Abderezak Makri ne démord pas. Malgré les oppositions et autres critiques essuyées par son initiative articulée autour du report de la présidentielle 2019, il persiste et signe. Le chef du Mouvement de la société pour la paix (MSP) ne compte visiblement pas abandonner son plan en lien direct avec l’échéance présidentielle.

Dans un argumentaire comparatif, Makri tente de tordre le cou aux autres scénarios différents du sien, qui suggère un report de l’élection présidentielle à travers une période de transition d’une année bâtie sur un consensus entre le pouvoir et l’opposition, et sur des réformes constitutionnelles, politiques et autres. Makri présente ainsi son initiative comme la plus adaptée à la situation actuelle du pays. Son plan repose, a-t-il souligné hier sur son compte facebook, sur plusieurs facteurs, dont l’impossibilité d’organiser en 2019 une élection libre et transparente, ainsi que l’incapacité d’aller vers ce qu’il qualifie de «changement radical».
Les autres choix, particulièrement la prolongation du mandat en cours d’Abdelaziz Bouteflika à travers «la conférence de consensus» proposée par le président de TAJ, Amar Ghoul, n’ont pas trouvé grâce aux yeux du président du MSP.
Pour lui, l’option d’un prolongement de mandat, à acter après «une conférence nationale folklorique sans consensus, ni réformes», ne peut point constituer un choix adapté à la situation de l’Algérie. Il a exprimé aussi son opposition à l’organisation de ce scrutin dans les délais constitutionnels évoquant «la constante de la fraude» et les attributions démesurées du président qui sera issu de cette consultation. En résumé, Makri ne voit pas une autre option que celle du report. Ni celle du 5e mandat pour le président Bouteflika, ni celle d’une prolongation du mandat en cours, ni encore moins la tenue du scrutin présidentiel dans les délais prévus ne rassurent le chef du parti islamiste.
Or, jusqu’à présent, le projet de Makri n’a pas trouvé de partisans, y compris auprès des partis avec lesquels le MSP pouvait prétendre rencontrer des points de convergence.
C’est le cas manifestement du Rassemblement pour la culture et la démocratie (RCD) qui, s’il milite pour une période de transition, ne veut pas entendre parler du report de la présidentielle de 2019.
«Je suis de ceux qui croient qu’il est temps, notamment pour l’opposition, d’agir dans le sens de pousser vers l’organisation d’une période de transition. Ce qui est différent du report de l’élection présidentielle», a expliqué son président Mohcine Bellabès. Pour ce dernier, «le report c’est donner, encore une fois, la possibilité aux dirigeants actuels de gérer le pays de manière illégale et pour une durée sur laquelle on n’a pas d’emprise».

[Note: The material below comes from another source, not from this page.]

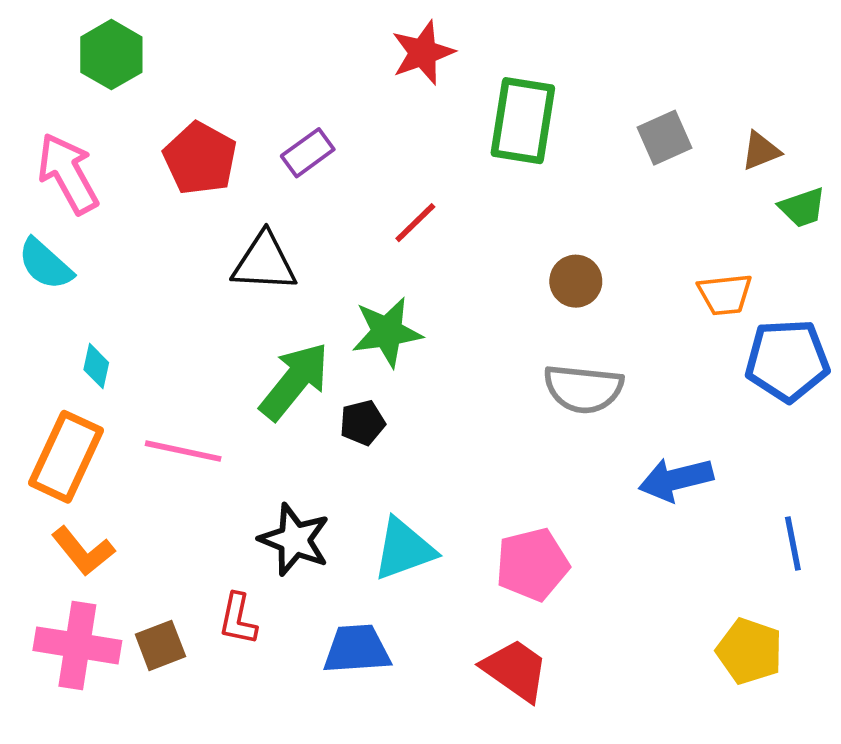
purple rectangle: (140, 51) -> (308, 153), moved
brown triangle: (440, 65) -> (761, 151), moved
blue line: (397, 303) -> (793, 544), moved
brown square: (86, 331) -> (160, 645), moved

Pour l’ancien chef de gouvernement, Ahmed Benbitour, interrogé avant-hier par le média électronique (TSA), reporter l’élection présidentielle «ne servira à rien», rappelant avoir mis en garde, aussi bien en 2011 qu’en 2017. «On va être en pénurie de moyens de financement et j’avais alors proposé l’idée d’une conférence nationale de laquelle sortiraient cinq personnes qui auront pour première mission d’expliquer pendant trois mois à la population que le système du pouvoir est arrivé à sa fin», a-t-il argumenté.
Ces personnes seraient chargées d’établir «une feuille de route pour un gouvernement de transition et choisiraient ses membres. Ensuite, elles deviendraient membres du Haut conseil de sécurité qui aura pour mission de contrôler le travail du gouvernement et de préparer, au bout d’une année, l’élection présidentielle, avec un programme préétabli afin d’avoir des candidatures de gens ayant la capacité de sortir le pays de la crise», a-t-il pécisé. Pour sa part, le Parti des travailleurs (PT), qui ne semble pas attendre grand-chose de cette initiative, préfère une posture de temporisation en attendant l’heure de la décantation. De son côté, le parti de Ali Benflis se dit «convaincu que la tenue d’une élection libre, correcte et transparente à l’échéance fixée par la Constitution est de nature à éviter au pays le danger de l’instabilité et permettra au peuple d’exprimer souverainement ses choix». En clair, l’initiative de Makri, même si elle ne récolte décidemment que des désapprobations, ne semble pas avoir poussé son initiateur à la résignation.